(WHAT THIS TASK INVOLVES): Within these entries, which lines include the string "scripts"? Copy each one.

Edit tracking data
******
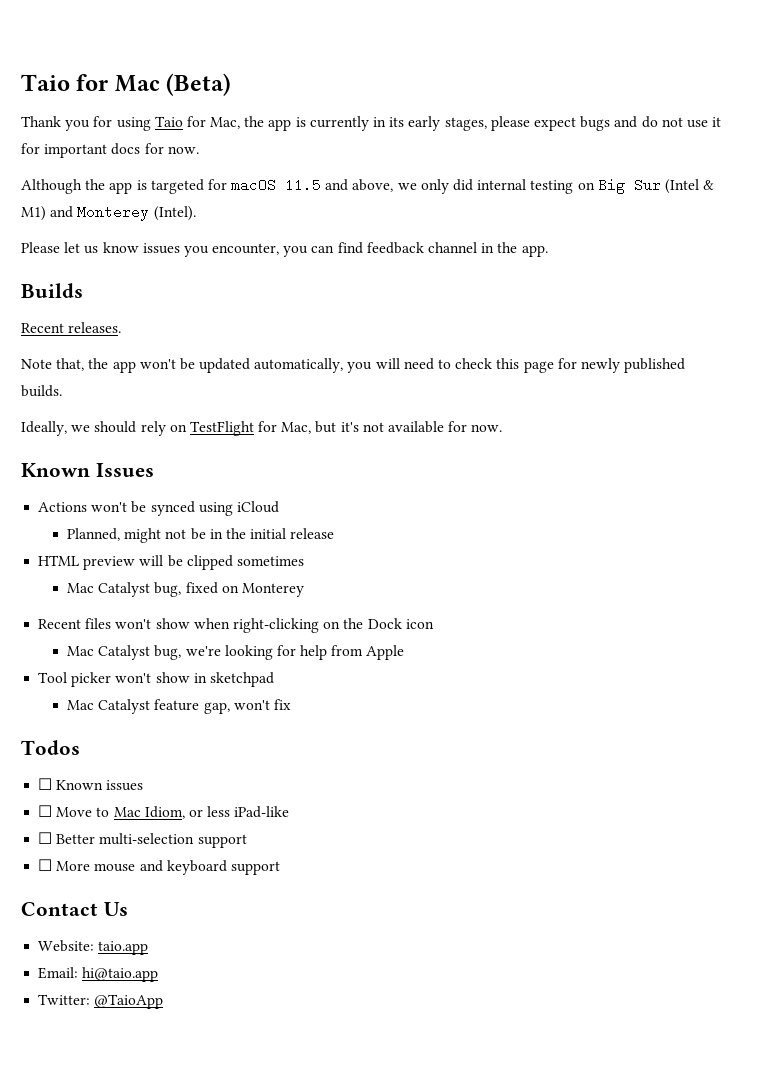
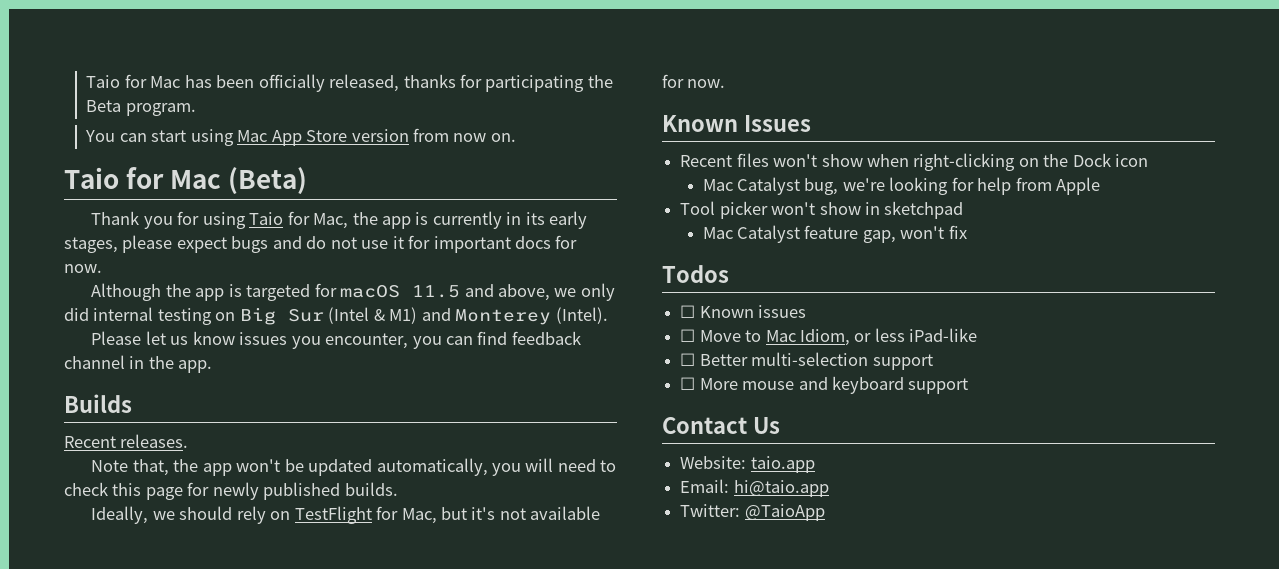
[21,74,160,92] Taio for Mac -> [86,74,613,92] [86,100,196,116] [85,128,516,146] [64,167,222,189] Taio for Mac has been officially released, thanks for participating the Beta program. // You can start using Mac App Store version from now on. // Taio for Mac
[38,501,279,516] [66,528,335,543] [38,555,304,570] [66,582,304,597] // Actions won't be synced using iCloud // Planned, might not be in the initial release // HTML preview will be clipped sometimes // Mac Catalyst bug, fixed on Monterey -> (811, 123) none

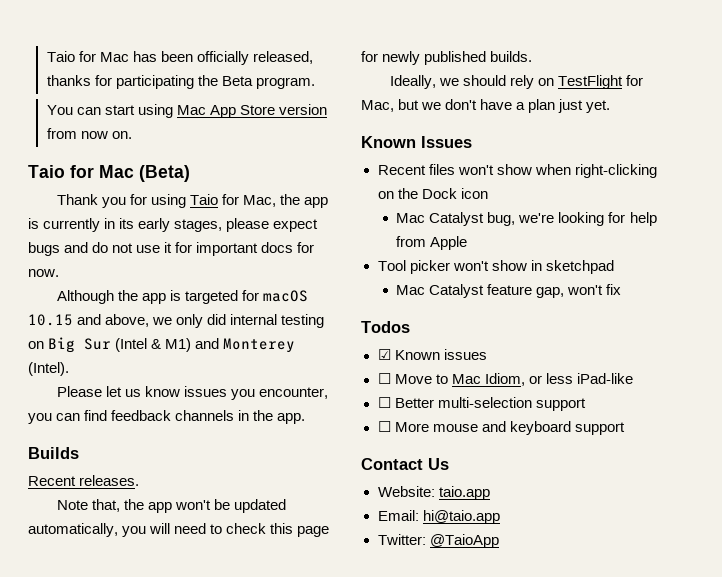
[412,285,461,298] 11.5 -> [28,314,73,326] 10.15
[64,355,125,369] channel -> [175,410,235,421] channels
[471,506,601,520] [662,74,726,88] it's not available for now. -> [421,99,611,113] we don't have a plan just yet.
[680,305,696,318] ☐ -> [377,349,391,360] ☑

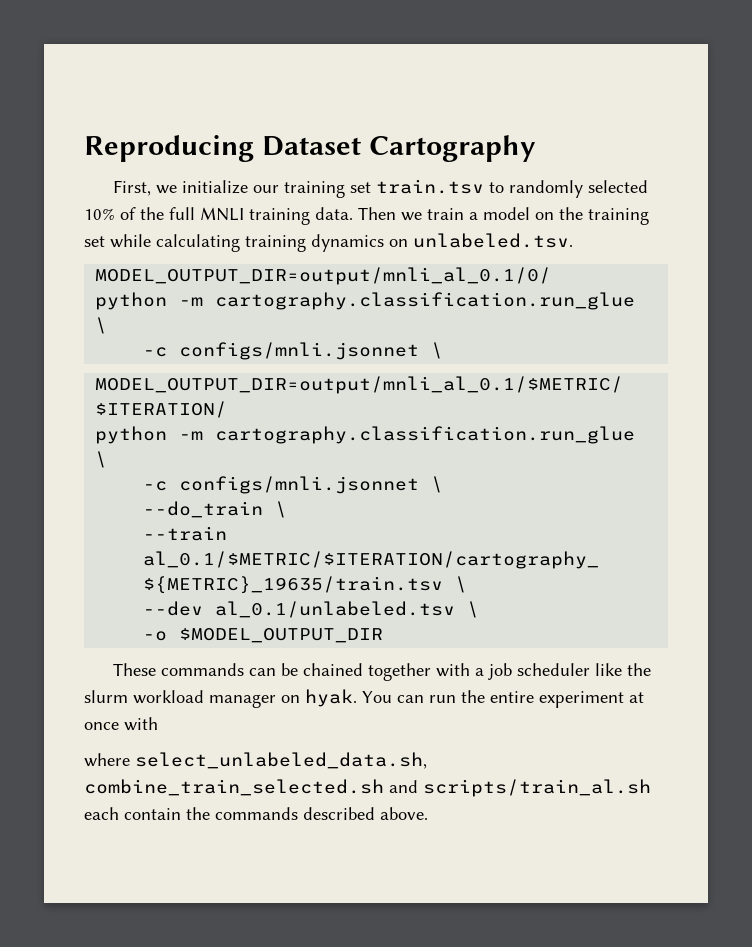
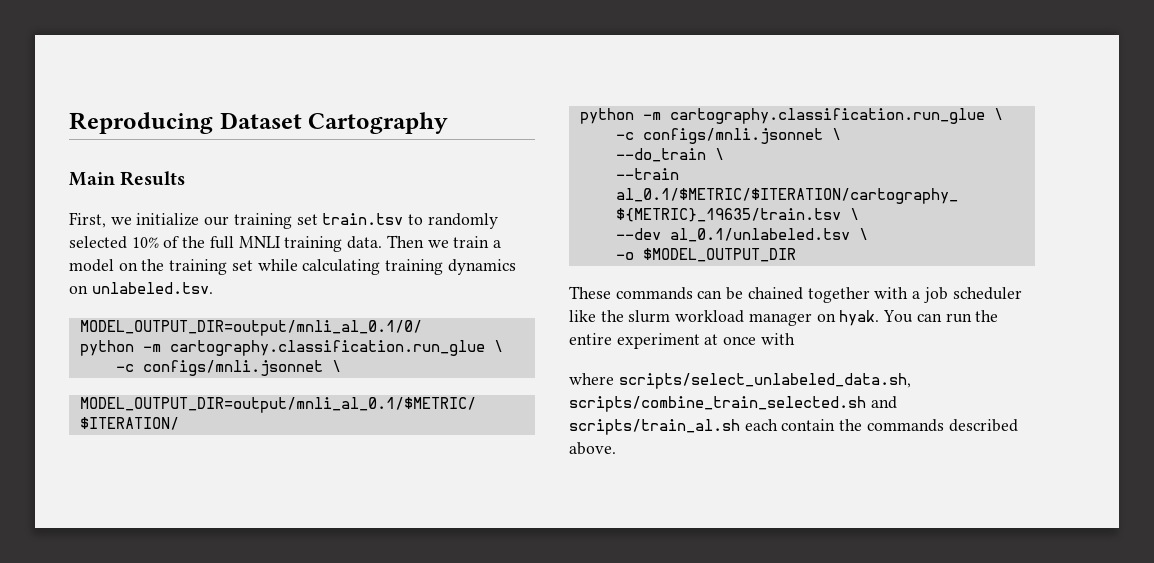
(536, 148) none -> [69,171,186,186] // Main Results
[135,752,427,769] [84,779,384,796] select_unlabeled_data.sh, combine_train_selected.sh -> [618,373,911,389] [569,396,866,412] scripts/select_unlabeled_data.sh, scripts/combine_train_selected.sh

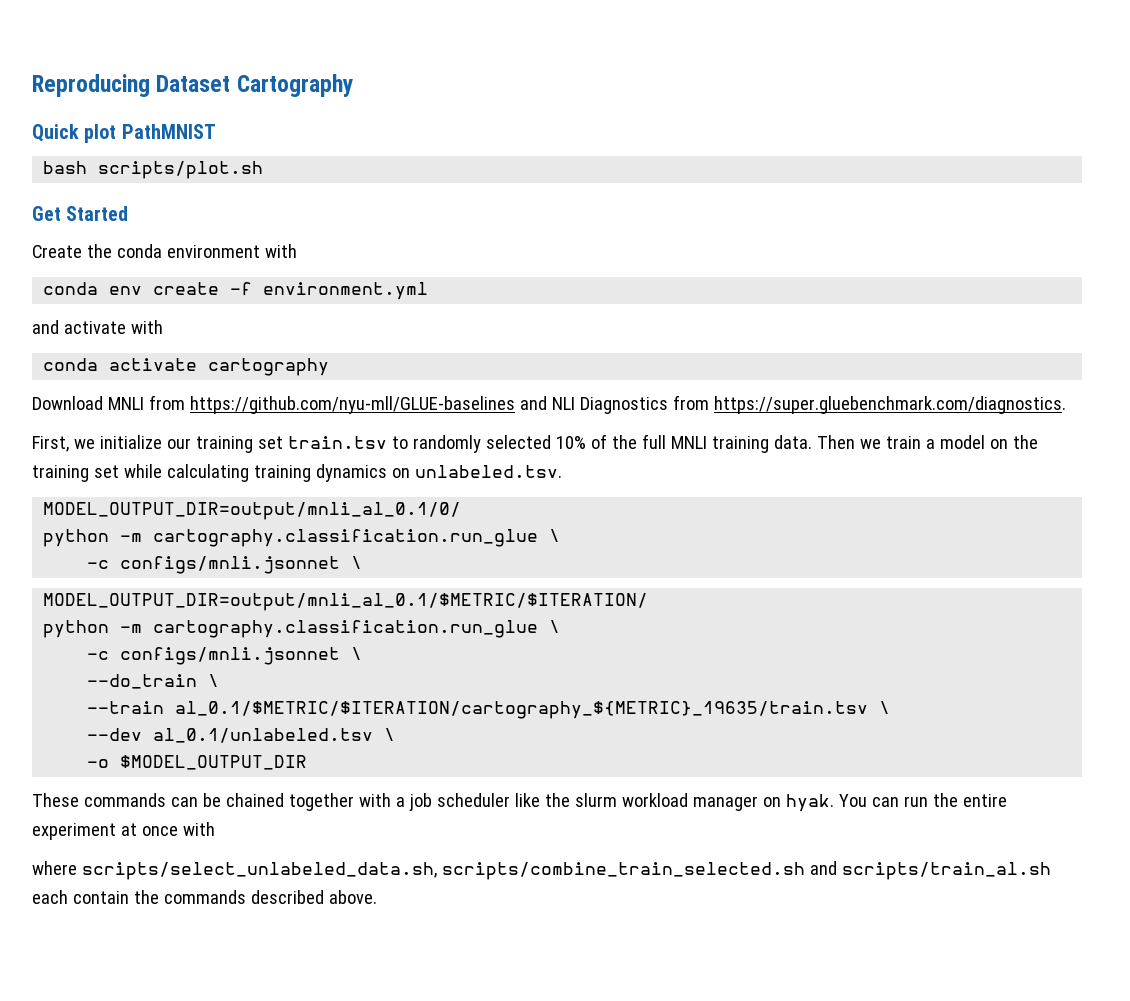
[69,171,186,186] Main Results -> [32,124,216,143] [43,161,264,179] [32,206,129,221] [32,244,297,258] [43,282,429,300] [32,320,163,334] [43,358,330,376] [32,395,1066,414] Quick plot PathMNIST // bash scripts/plot.sh // Get Started // Create the conda environment with // conda env create -f environment.yml // and activate with // conda activate cartography // Download MNLI from https://github.com/nyu-mll/GLUE-baselines and NLI Diagnostics from https://super.gluebenchmark.com/diagnostics.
******
(ANSWER SPACE):
[135,752,427,769] [84,779,384,796] select_unlabeled_data.sh, combine_train_selected.sh -> [618,373,911,389] [569,396,866,412] scripts/select_unlabeled_data.sh, scripts/combine_train_selected.sh
[69,171,186,186] Main Results -> [32,124,216,143] [43,161,264,179] [32,206,129,221] [32,244,297,258] [43,282,429,300] [32,320,163,334] [43,358,330,376] [32,395,1066,414] Quick plot PathMNIST // bash scripts/plot.sh // Get Started // Create the conda environment with // conda env create -f environment.yml // and activate with // conda activate cartography // Download MNLI from https://github.com/nyu-mll/GLUE-baselines and NLI Diagnostics from https://super.gluebenchmark.com/diagnostics.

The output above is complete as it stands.